E Ink and Plastic Logic Provide Small Flexible EPaper Display

E Ink Holdings and Plastic Logicare partnering to provide the world's first flexible color displays based around E Ink's Advanced Color ePaper (ACeP™) technology.
Plastic Logic's advanced oTFT (organic Thin Film Transistor) displays are high-resolution, lightweight and ultra-low-power. They are more rugged than standard glass-based TFTs and being thinner and lighter makes them ideal for applications such as wearables.
E Ink ACeP is a high quality, color reflective electronic paper that can produce full color at every pixel, without the use of a color filter array (CFA).
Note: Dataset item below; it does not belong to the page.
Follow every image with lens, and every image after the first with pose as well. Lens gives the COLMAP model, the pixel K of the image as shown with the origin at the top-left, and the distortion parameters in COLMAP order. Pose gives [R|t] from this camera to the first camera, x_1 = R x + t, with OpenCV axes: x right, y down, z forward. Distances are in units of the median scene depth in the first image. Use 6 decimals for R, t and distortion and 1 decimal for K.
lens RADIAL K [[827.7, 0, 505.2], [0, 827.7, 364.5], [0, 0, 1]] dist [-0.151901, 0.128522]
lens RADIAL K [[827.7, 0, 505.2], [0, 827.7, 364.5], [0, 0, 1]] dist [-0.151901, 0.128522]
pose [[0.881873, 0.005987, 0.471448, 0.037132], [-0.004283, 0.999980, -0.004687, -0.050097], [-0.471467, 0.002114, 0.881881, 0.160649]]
Currently, E Ink's ACeP display has been used in signage applications that do not require flexible form factors. The addition of Plastic Logic's technology allows for expansion into applications that can require thinner and lighter weight displays. For further information see the IDTechEx report on Materials for Printed/Flexible Electronics 2021-2031: Technologies, Applications, Market Forecasts.
"E Ink is excited to partner with Plastic Logic to offer the world's-first flexible color display technology to customers," said Johnson Lee, CEO, E Ink. "Plastic Logic's advanced oTFT displays are more robust than traditional amorphous silicon transistors on plastic substrate, which maybe more suitable for wearable applications."
"We are very excited to collaborate with E Ink to provide the market with the world's first plastic displays using ACeP film," said Tim Burne, CEO, Plastic Logic. "Our flexible, glass-free displays are a perfect addition to any wearable technology designer's toolkit—they are extremely lightweight, making them well suited for integration into a host of wearables, including smart jewellery and smart clothing." He added: "Our new range of LegioTM flexible color displays will enable customers to bring new color applications to market faster and, we believe, more cost effectively. Evaluation Kits will be available later this year so that designers can try out the displays in 'real world' applications."